How a bad day at work led to better COVID predictions

Peer-Reviewed Publication

Cold Spring Harbor Laboratory

Talking about your bad day at work could lead to great solutions. Cold Spring Harbor Laboratory (CSHL) Associate Professor Saket Navlakha and his wife, Dr. Sejal Morjaria, an infectious disease physician at Memorial Sloan Kettering Cancer Center (MSK), found a way to predict COVID-19 severity in cancer patients. The computational tool they developed prevents unnecessary expensive testing and improves patient care.

Morjaria says, "Generally, I have good intuition for how patients will progress." However, that intuition failed her when confronted with COVID-19. She says:

"When the pandemic first hit, we had a hard time understanding and predicting which patients were going to have severe COVID. People were ordering a slew of labs, and a lot of times, there were unnecessary lab tests."

Navlakha joined CSHL in 2019. He uses computer science to understand biological processes. Morjaria wondered if her husband could help:

"So I came home and I would tell him, 'Saket, it would be great if we could come up with a methodology to figure out, using machine-learning, which patients are going to go on to develop severe COVID versus not.'"

The team collected 267 variables from cancer patients diagnosed with COVID-19. The variables ranged from age and sex to cancer type, most recent treatments, and laboratory results. They trained a machine-learning computer program to classify patients into three groups. Those who will require high levels of oxygen through a ventilator:

  1. immediately
  2. after a few days
  3. not at all

The researchers found approximately 50 variables that contributed most to the outcome prediction. Their method had an accuracy rate of 70-85%, and it performed especially well for patients that would require immediate ventilation. More generally, the tool can help tease apart interactions between multiple risk factors that might not be apparent, even to those with trained eyes. The program also prevents over-testing, which Morjaria knows will "spare patients unnecessary massive hospital costs."

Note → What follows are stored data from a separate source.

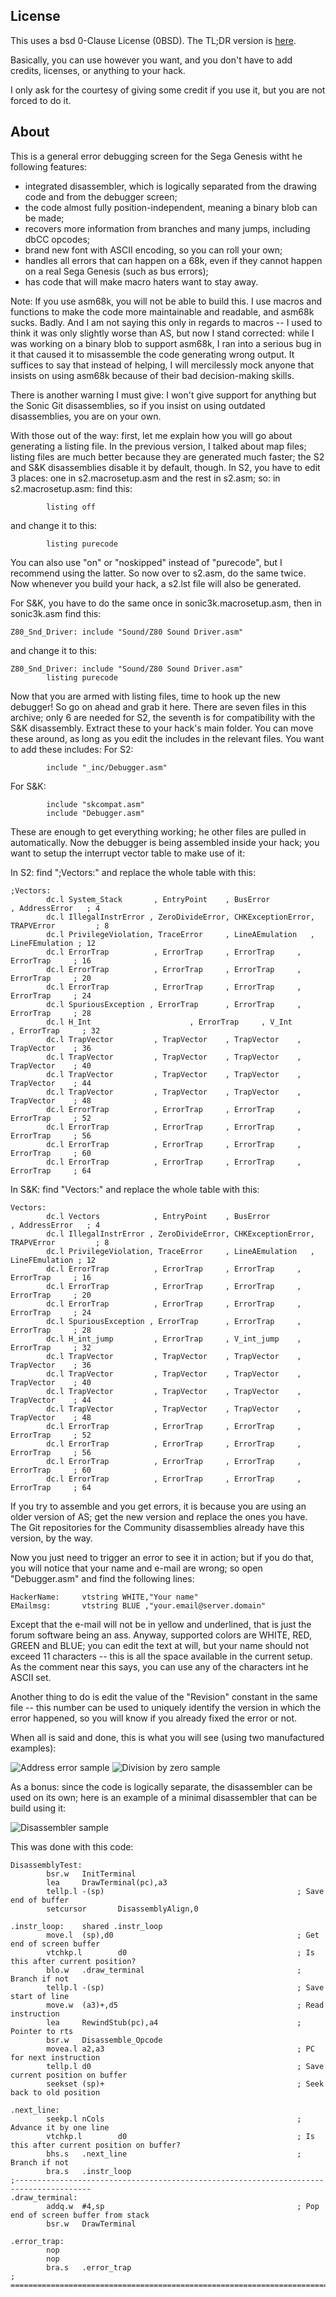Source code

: ## License
This uses a bsd 0-Clause License (0BSD). The TL;DR version is [here](https://tldrlegal.com/license/bsd-0-clause-license).

Basically, you can use however you want, and you don't have to add credits, licenses, or anything to your hack.

I only ask for the courtesy of giving some credit if you use it, but you are not forced to do it.

## About
This is a general error debugging screen for the Sega Genesis witht he following features:

- integrated disassembler, which is logically separated from the drawing code and from the debugger screen;
- the code almost fully position-independent, meaning a binary blob can be made;
- recovers more information from branches and many jumps, including dbCC opcodes;
- brand new font with ASCII encoding, so you can roll your own;
- handles all errors that can happen on a 68k, even if they cannot happen on a real Sega Genesis (such as bus errors);
- has code that will make macro haters want to stay away.

Note: If you use asm68k, you will not be able to build this. I use macros and functions to make the code more maintainable and readable, and asm68k sucks. Badly. And I am not saying this only in regards to macros -- I used to think it was only slightly worse than AS, but now I stand corrected: while I was working on a binary blob to support asm68k, I ran into a serious bug in it that caused it to misassemble the code generating wrong output. It suffices to say that instead of helping, I will mercilessly mock anyone that insists on using asm68k because of their bad decision-making skills.

There is another warning I must give: I won't give support for anything but the Sonic Git disassemblies, so if you insist on using outdated disassemblies, you are on your own.

With those out of the way: first, let me explain how you will go about generating a listing file. In the previous version, I talked about map files; listing files are much better because they are generated much faster; the S2 and S&K disassemblies disable it by default, though. In S2, you have to edit 3 places: one in s2.macrosetup.asm and the rest in s2.asm; so:
in s2.macrosetup.asm: find this:
```
        listing off
```

and change it to this:
```
        listing purecode
```

You can also use "on" or "noskipped" instead of "purecode", but I recommend using the latter. So now over to s2.asm, do the same twice. Now whenever you build your hack, a s2.lst file will also be generated.

For S&K, you have to do the same once in sonic3k.macrosetup.asm, then in sonic3k.asm find this:
```
Z80_Snd_Driver: include "Sound/Z80 Sound Driver.asm"
```

and change it to this:
```
Z80_Snd_Driver: include "Sound/Z80 Sound Driver.asm"
        listing purecode
```

Now that you are armed with listing files, time to hook up the new debugger! So go on ahead and grab it here. There are seven files in this archive; only 6 are needed for S2, the seventh is for compatibility with the S&K disassembly. Extract these to your hack's main folder. You can move these around, as long as you edit the includes in the relevant files. You want to add these includes:
For S2:
```
        include "_inc/Debugger.asm"
```

For S&K:
```
        include "skcompat.asm"
        include "Debugger.asm"
```

These are enough to get everything working; he other files are pulled in automatically. Now the debugger is being assembled inside your hack; you want to setup the interrupt vector table to make use of it:

In S2: find ";Vectors:" and replace the whole table with this:
```
;Vectors:
        dc.l System_Stack       , EntryPoint    , BusError              , AddressError   ; 4
        dc.l IllegalInstrError , ZeroDivideError, CHKExceptionError, TRAPVError         ; 8
        dc.l PrivilegeViolation, TraceError     , LineAEmulation   , LineFEmulation ; 12
        dc.l ErrorTrap          , ErrorTrap     , ErrorTrap     , ErrorTrap     ; 16
        dc.l ErrorTrap          , ErrorTrap     , ErrorTrap     , ErrorTrap     ; 20
        dc.l ErrorTrap          , ErrorTrap     , ErrorTrap     , ErrorTrap     ; 24
        dc.l SpuriousException , ErrorTrap      , ErrorTrap     , ErrorTrap     ; 28
        dc.l H_Int                      , ErrorTrap     , V_Int         , ErrorTrap     ; 32
        dc.l TrapVector         , TrapVector    , TrapVector    , TrapVector    ; 36
        dc.l TrapVector         , TrapVector    , TrapVector    , TrapVector    ; 40
        dc.l TrapVector         , TrapVector    , TrapVector    , TrapVector    ; 44
        dc.l TrapVector         , TrapVector    , TrapVector    , TrapVector    ; 48
        dc.l ErrorTrap          , ErrorTrap     , ErrorTrap     , ErrorTrap     ; 52
        dc.l ErrorTrap          , ErrorTrap     , ErrorTrap     , ErrorTrap     ; 56
        dc.l ErrorTrap          , ErrorTrap     , ErrorTrap     , ErrorTrap     ; 60
        dc.l ErrorTrap          , ErrorTrap     , ErrorTrap     , ErrorTrap     ; 64
```

In S&K: find "Vectors:" and replace the whole table with this:
```
Vectors:
        dc.l Vectors            , EntryPoint    , BusError              , AddressError   ; 4
        dc.l IllegalInstrError , ZeroDivideError, CHKExceptionError, TRAPVError         ; 8
        dc.l PrivilegeViolation, TraceError     , LineAEmulation   , LineFEmulation ; 12
        dc.l ErrorTrap          , ErrorTrap     , ErrorTrap     , ErrorTrap     ; 16
        dc.l ErrorTrap          , ErrorTrap     , ErrorTrap     , ErrorTrap     ; 20
        dc.l ErrorTrap          , ErrorTrap     , ErrorTrap     , ErrorTrap     ; 24
        dc.l SpuriousException , ErrorTrap      , ErrorTrap     , ErrorTrap     ; 28
        dc.l H_int_jump         , ErrorTrap     , V_int_jump    , ErrorTrap     ; 32
        dc.l TrapVector         , TrapVector    , TrapVector    , TrapVector    ; 36
        dc.l TrapVector         , TrapVector    , TrapVector    , TrapVector    ; 40
        dc.l TrapVector         , TrapVector    , TrapVector    , TrapVector    ; 44
        dc.l TrapVector         , TrapVector    , TrapVector    , TrapVector    ; 48
        dc.l ErrorTrap          , ErrorTrap     , ErrorTrap     , ErrorTrap     ; 52
        dc.l ErrorTrap          , ErrorTrap     , ErrorTrap     , ErrorTrap     ; 56
        dc.l ErrorTrap          , ErrorTrap     , ErrorTrap     , ErrorTrap     ; 60
        dc.l ErrorTrap          , ErrorTrap     , ErrorTrap     , ErrorTrap     ; 64
```

If you try to assemble and you get errors, it is because you are using an older version of AS; get the new version and replace the ones you have. The Git repositories for the Community disassemblies already have this version, by the way.

Now you just need to trigger an error to see it in action; but if you do that, you will notice that your name and e-mail are wrong; so open "Debugger.asm" and find the following lines:
```
HackerName:     vtstring WHITE,"Your name"
EMailmsg:       vtstring BLUE ,"your.email@server.domain"
```

Except that the e-mail will not be in yellow and underlined, that is just the forum software being an ass. Anyway, supported colors are WHITE, RED, GREEN and BLUE; you can edit the text at will, but your name should not exceed 11 characters -- this is all the space available in the current setup. As the comment near this says, you can use any of the characters int he ASCII set.

Another thing to do is edit the value of the "Revision" constant in the same file -- this number can be used to uniquely identify the version in which the error happened, so you will know if you already fixed the error or not.

When all is said and done, this is what you will see (using two manufactured examples):

![Address error sample](img/address-error.png) ![Division by zero sample](img/div-by-zero.png)

As a bonus: since the code is logically separate, the disassembler can be used on its own; here is an example of a minimal disassembler that can be build using it:

![Disassembler sample](img/disassembler-test.png)

This was done with this code:
```
DisassemblyTest:
        bsr.w   InitTerminal
        lea     DrawTerminal(pc),a3
        tellp.l -(sp)                                           ; Save end of buffer
        setcursor       DisassemblyAlign,0

.instr_loop:    shared .instr_loop
        move.l  (sp),d0                                         ; Get end of screen buffer
        vtchkp.l        d0                                      ; Is this after current position?
        blo.w   .draw_terminal                                  ; Branch if not
        tellp.l -(sp)                                           ; Save start of line
        move.w  (a3)+,d5                                        ; Read instruction
        lea     RewindStub(pc),a4                               ; Pointer to rts
        bsr.w   Disassemble_Opcode
        movea.l a2,a3                                           ; PC for next instruction
        tellp.l d0                                              ; Save current position on buffer
        seekset (sp)+                                           ; Seek back to old position

.next_line:
        seekp.l nCols                                           ; Advance it by one line
        vtchkp.l        d0                                      ; Is this after current position on buffer?
        bhs.s   .next_line                                      ; Branch if not
        bra.s   .instr_loop
;---------------------------------------------------------------------------------------
.draw_terminal:
        addq.w  #4,sp                                           ; Pop end of screen buffer from stack
        bsr.w   DrawTerminal

.error_trap:
        nop
        nop
        bra.s   .error_trap
; ===========================================================================
```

Navlakha believes this work would not have been possible without close collaboration with his wife and other MSK clinician-scientists, including Rocio-Perez Johnston and Ying Taur. He says:

"Sejal and I talk about better ways to integrate what she's experiencing on the bedside versus what we can analyze and do computationally. As someone who's never worked with clinical data, if I were to try to have done this without Sejal's guidance, I would have made tons of mistakes, it would have just been a total disaster and totally unusable."

Navlakha and Morjaria hope their work will inspire more physicians and computer scientists to work together and create innovative clinical solutions for complex diseases.